Transcript: American Association of Port Authorities Remarks
REMARKS AS DELIVERED BY
MARITIME ADMINISTRATOR REAR ADM. (RET) ANN PHILLIPS
AT AMERICAN ASSOCIATION OF PORT AUTHORITIES
On behalf of the Department of Transportation and the Maritime Administration, I am so happy to be here today and update you on the work that MARAD is implementing at this extraordinary moment!
I was confirmed in May.
And let me tell you, it is the honor of a lifetime to serve as the 20th Maritime Administrator as we work to advance MARAD’s mission and responsibility to foster, promote, and develop the maritime industry to meet our nation’s economic and security needs—and to implement the historic investments in our nation’s ports and waterways made possible by President Biden’s Bipartisan Infrastructure Law.
This is truly an unprecedented time at MARAD and throughout the Department of Transportation.
We are administering the once-in-a-generation investments that are meeting this extraordinary moment when Americans are talking at their dinner tables about “supply chains” and seeing, perhaps for the first time, the critical roles that our ports and international shipping play in moving the goods on which our economy depends.
##############################
Exercise details
Name every organization mentioned in the port authorities remarks, counting a full name and its abbreviation as one.

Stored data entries
##############################
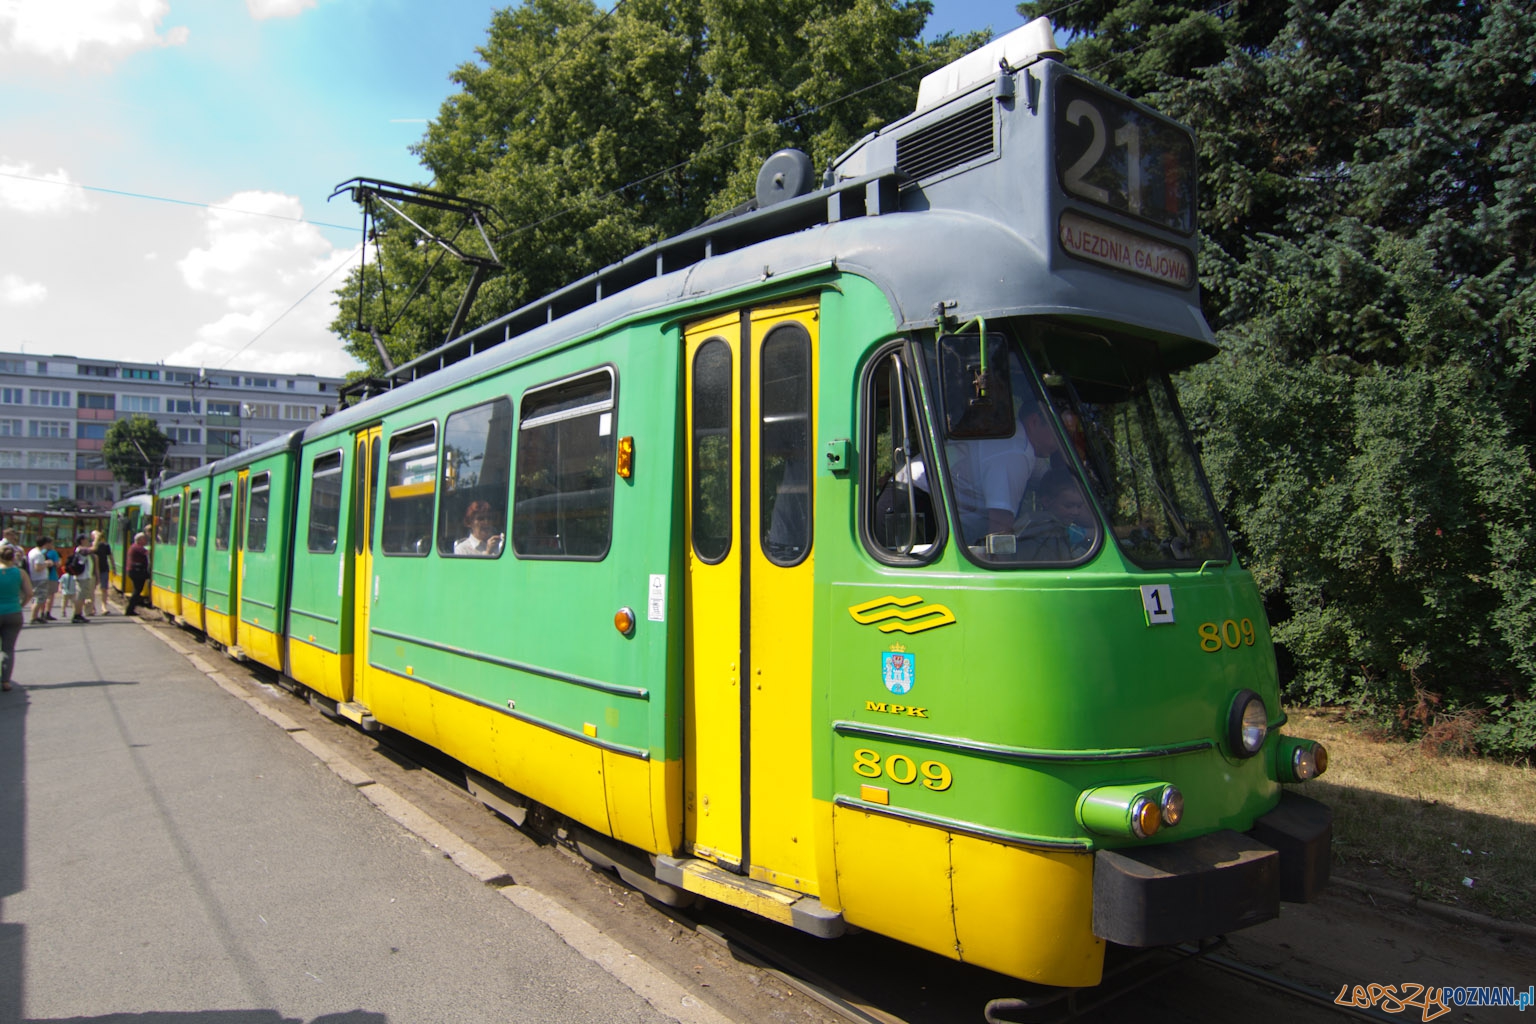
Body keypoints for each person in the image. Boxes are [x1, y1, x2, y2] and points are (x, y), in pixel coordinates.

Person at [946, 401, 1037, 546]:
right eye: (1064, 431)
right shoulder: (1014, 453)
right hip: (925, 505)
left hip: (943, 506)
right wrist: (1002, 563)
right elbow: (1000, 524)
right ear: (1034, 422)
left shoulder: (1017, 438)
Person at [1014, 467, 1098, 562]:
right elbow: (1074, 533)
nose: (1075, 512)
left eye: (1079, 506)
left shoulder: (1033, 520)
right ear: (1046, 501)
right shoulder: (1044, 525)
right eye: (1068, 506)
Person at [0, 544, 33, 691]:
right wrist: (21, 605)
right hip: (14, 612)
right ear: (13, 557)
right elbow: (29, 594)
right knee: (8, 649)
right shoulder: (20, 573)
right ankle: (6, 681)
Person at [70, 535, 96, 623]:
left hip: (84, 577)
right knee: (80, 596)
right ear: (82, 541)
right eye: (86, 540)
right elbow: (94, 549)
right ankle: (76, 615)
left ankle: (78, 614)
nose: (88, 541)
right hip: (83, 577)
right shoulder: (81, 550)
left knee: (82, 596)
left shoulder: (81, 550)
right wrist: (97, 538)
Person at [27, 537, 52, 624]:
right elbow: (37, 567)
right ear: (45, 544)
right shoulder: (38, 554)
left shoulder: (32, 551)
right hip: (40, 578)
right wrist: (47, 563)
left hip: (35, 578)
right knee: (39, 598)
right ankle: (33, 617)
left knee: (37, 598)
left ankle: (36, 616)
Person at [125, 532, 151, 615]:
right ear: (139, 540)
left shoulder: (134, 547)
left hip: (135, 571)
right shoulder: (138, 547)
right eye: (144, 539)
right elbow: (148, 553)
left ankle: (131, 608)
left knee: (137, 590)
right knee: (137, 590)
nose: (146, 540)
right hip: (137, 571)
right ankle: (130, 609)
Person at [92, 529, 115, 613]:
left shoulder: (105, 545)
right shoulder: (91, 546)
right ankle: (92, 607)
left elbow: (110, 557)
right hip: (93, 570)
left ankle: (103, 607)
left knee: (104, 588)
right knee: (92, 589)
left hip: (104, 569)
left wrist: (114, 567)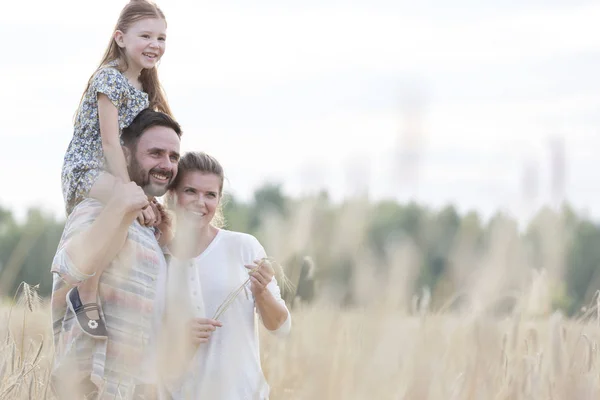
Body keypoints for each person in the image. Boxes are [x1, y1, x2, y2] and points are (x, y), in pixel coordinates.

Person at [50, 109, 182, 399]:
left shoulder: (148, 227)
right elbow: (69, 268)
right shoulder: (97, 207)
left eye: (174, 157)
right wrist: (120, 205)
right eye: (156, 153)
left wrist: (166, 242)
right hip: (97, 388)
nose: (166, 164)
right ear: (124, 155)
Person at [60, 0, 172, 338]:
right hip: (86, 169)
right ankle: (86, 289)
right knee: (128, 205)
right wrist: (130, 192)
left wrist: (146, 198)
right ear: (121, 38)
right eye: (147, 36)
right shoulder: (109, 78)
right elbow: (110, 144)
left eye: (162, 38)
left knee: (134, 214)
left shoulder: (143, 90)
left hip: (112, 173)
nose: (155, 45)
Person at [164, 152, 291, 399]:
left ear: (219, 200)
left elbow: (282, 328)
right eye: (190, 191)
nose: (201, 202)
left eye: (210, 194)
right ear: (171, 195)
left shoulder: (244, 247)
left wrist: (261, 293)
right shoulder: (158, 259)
##############################
Solution to this problem
American Association of Port Authorities
Department of Transportation
Maritime Administration (MARAD)